Staten Island singer-songwriter and blossoming star Ingrid Michaelson says she's still learning what goes into making a successful relationship. It's an unsurprising statement given the lyrical content of her increasingly popular release Girls and Boys. Tracks like the whimsical “Breakable,” the angsty “Starting Now” and the longing-filled lay “Corner of Your Heart,” among several others, all reflect on relationships, mostly gone awry. Despite — or perhaps due to — the past distresses stitched into her clouds-in-her-coffee ballads, one relationship continues to blossom for Michaelson, the one with an increasingly adoring fan base.
The relationship is certainly paying emotional dividends. Take, for example, Michaelson's reaction at a show at Rockwood Music Hall when the audience began to sing along.
“I almost cried,” Michaelson says, before adding a second, even more inspiring instance at New York's Knitting Factory. “People were just screaming it out. Every single song. Even the ones that weren't on the album and were just up on MySpace.”

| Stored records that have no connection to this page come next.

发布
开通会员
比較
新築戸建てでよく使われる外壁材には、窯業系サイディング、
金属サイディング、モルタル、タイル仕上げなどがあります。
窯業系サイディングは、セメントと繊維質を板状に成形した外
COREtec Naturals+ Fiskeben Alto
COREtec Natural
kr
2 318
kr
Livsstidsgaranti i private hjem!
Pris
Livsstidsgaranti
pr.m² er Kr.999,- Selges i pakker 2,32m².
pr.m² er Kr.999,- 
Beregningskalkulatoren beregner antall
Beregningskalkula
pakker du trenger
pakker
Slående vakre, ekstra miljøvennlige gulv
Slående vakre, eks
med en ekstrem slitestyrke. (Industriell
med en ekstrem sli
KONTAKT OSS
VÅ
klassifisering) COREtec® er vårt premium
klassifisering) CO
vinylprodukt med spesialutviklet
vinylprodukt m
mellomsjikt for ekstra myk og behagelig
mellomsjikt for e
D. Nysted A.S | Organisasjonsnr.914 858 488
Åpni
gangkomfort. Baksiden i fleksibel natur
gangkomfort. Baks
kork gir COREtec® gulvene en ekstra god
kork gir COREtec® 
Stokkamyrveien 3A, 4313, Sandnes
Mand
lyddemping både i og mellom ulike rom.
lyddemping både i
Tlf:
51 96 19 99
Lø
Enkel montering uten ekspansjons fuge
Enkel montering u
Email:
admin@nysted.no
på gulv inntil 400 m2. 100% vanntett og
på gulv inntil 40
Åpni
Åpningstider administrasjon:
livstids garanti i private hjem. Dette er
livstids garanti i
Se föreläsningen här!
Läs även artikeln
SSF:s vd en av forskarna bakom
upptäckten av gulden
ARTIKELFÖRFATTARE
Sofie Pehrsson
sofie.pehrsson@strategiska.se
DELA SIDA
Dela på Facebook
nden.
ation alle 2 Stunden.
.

Responses like those have become more common since Michaelson received her big break, scoring songs “Corner of Your Heart” and “Keep Breathing” on ABC's hit show “Grey's Anatomy.” The latter was featured on the show's season three finale. Soon after, Michaelson found herself on “Good Morning America” and featured in the Wall Street Journal. To date she's logged over 1.8 million plays on MySpace, the forum where the “Grey's” producers first discovered her.
The placement on “Grey's Anatomy” served as the spark Michaelson had been looking for to propel a music career she had previously approached rather casually.

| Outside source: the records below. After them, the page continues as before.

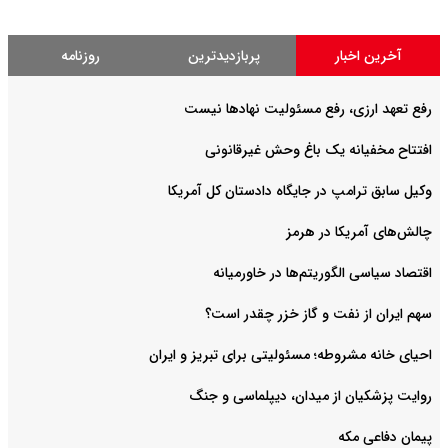
آخرین اخبار
پربازدیدترین
روزنامه
رفع تعهد ارزی، رفع مسئولیت نهادها نیست
افتتاح مخفیانه یک باغ وحش غیرقانونی
وکیل سابق ترامپ در جایگاه دادستان کل آمریکا
چالش‌های آمریکا در هرمز
اقتصاد سیاسی الگوریتم‌ها در خاورمیانه
سهم ایران از نفت و گاز خزر چقدر است؟
احیای خانه مشروطه؛ مسئولیتی برای تبریز و ایران
روایت‌ پزشکیان از میدان، دیپلماسی و جنگ
پیمان دفاعی مکه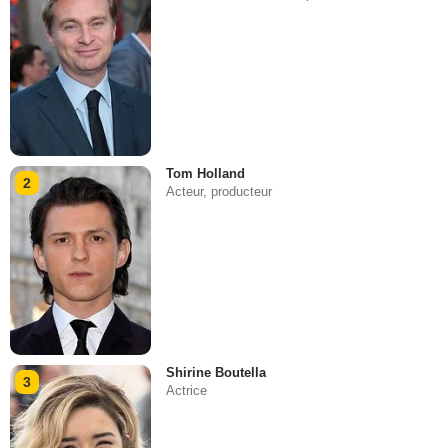
Tom Holland
2
Acteur, producteur
Shirine Boutella
3
Actrice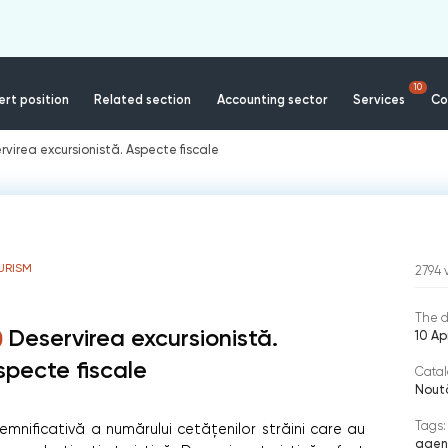
10
rt position
Related section
Accounting sector
Services
Co
rvirea excursionistă. Aspecte fiscale
URISM
2794
The d
Deservirea excursionistă.
10 Ap
specte fiscale
Catal
Noută
Tags:
semnificativă a numărului cetățenilor străini care au
agent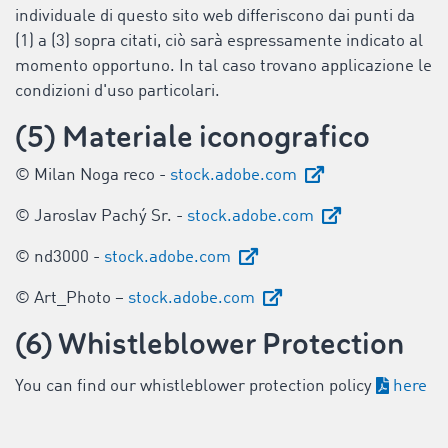
individuale di questo sito web differiscono dai punti da
(1) a (3) sopra citati, ciò sarà espressamente indicato al
momento opportuno. In tal caso trovano applicazione le
condizioni d'uso particolari.
(5) Materiale iconografico
© Milan Noga reco -
stock.adobe.com
© Jaroslav Pachý Sr. -
stock.adobe.com
© nd3000 -
stock.adobe.com
© Art_Photo –
stock.adobe.com
(6) Whistleblower Protection
You can find our whistleblower protection policy
here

“I had been playing for about three and a half years and not very aggressively. I had other jobs and I thought, 'If it works out — great.' I was never a driven soul,” Michaelson says. “I felt like I had been waiting for something to happen and shoot me off the ground a little bit.”

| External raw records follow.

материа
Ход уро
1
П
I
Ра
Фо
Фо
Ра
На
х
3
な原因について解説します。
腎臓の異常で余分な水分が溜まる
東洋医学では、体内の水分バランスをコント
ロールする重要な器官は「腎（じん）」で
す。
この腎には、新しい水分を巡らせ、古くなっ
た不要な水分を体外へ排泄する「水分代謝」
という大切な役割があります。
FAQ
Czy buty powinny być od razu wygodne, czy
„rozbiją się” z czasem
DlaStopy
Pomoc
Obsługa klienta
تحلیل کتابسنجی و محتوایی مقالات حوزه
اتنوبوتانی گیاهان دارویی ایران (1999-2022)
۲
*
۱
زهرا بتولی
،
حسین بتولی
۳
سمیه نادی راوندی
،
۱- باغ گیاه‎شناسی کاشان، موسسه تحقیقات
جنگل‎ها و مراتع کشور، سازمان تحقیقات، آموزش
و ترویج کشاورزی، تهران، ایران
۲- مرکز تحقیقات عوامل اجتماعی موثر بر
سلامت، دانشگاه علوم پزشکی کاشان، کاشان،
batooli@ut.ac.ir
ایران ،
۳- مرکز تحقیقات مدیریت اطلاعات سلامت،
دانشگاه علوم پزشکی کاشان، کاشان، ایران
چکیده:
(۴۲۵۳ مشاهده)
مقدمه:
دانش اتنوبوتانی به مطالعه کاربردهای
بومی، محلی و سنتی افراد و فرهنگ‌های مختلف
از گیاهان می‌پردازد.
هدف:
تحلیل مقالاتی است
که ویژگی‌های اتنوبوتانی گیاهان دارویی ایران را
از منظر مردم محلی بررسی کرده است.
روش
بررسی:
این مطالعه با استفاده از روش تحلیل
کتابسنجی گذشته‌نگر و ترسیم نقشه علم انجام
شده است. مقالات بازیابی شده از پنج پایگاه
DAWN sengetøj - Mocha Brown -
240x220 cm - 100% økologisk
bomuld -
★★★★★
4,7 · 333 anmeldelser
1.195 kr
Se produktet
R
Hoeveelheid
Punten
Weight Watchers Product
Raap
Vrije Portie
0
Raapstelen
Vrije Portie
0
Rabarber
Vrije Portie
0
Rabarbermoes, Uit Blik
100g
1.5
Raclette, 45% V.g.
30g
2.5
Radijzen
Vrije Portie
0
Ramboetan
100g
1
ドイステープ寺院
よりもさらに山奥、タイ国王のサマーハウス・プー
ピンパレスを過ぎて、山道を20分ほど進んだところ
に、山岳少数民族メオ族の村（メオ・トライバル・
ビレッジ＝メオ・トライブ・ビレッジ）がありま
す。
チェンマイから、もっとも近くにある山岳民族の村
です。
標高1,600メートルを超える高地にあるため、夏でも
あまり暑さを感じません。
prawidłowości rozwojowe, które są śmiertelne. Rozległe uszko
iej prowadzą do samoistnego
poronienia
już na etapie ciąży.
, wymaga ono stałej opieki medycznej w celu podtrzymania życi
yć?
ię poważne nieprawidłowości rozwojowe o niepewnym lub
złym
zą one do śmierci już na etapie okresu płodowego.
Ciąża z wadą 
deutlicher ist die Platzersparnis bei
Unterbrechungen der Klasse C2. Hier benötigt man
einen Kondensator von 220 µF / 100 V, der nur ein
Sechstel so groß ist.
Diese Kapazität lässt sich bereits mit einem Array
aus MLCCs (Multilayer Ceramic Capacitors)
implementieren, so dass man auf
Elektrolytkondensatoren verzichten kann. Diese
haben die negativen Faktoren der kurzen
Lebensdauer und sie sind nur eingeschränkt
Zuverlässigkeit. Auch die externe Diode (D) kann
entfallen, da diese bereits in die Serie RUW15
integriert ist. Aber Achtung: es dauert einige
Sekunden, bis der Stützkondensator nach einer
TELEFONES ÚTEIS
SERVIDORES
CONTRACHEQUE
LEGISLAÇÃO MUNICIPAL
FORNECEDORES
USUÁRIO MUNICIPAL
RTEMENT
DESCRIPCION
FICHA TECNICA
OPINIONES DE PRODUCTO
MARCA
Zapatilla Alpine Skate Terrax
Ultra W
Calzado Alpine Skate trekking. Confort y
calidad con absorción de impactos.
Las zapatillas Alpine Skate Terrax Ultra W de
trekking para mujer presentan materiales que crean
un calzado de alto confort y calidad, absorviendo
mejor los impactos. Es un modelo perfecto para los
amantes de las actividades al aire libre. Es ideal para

Since the TV placements, Michaelson's popularity has reached an all-time high, though she also attributes her ever-growing fan base to a change in her writing style.
“The first album I wrote was very adult contemporary,” she says. “It was piano ballads, full of 'oh, woe is me' and 'oh, how much I love him.' I was all about melody. Melody, melody, melody. Then I started listening to Death Cab for Cutie and Magnetic Fields and Sufjan Stevens and I realized that words are almost more important.” Now she's added the sort of verse that coffee-house poets pine for, with lines like those in reminiscent love song “The Hat.”
“So it's Christmas time / It's been three years / And someone else is knitting things for your ears / I have come to learn I'll only see you interrupting my dreams at night.”
Despite the focus on seldom successful relationships, Michaelson doesn't let the weight of her lyrics drag down the fun of her live performances, however. Quite the contrary.
“It's like a comedy hour,” Michaelson says. “I like the whole of performing. Making people laugh and including people.”
Now that sounds like a recipe for a very successful relationship.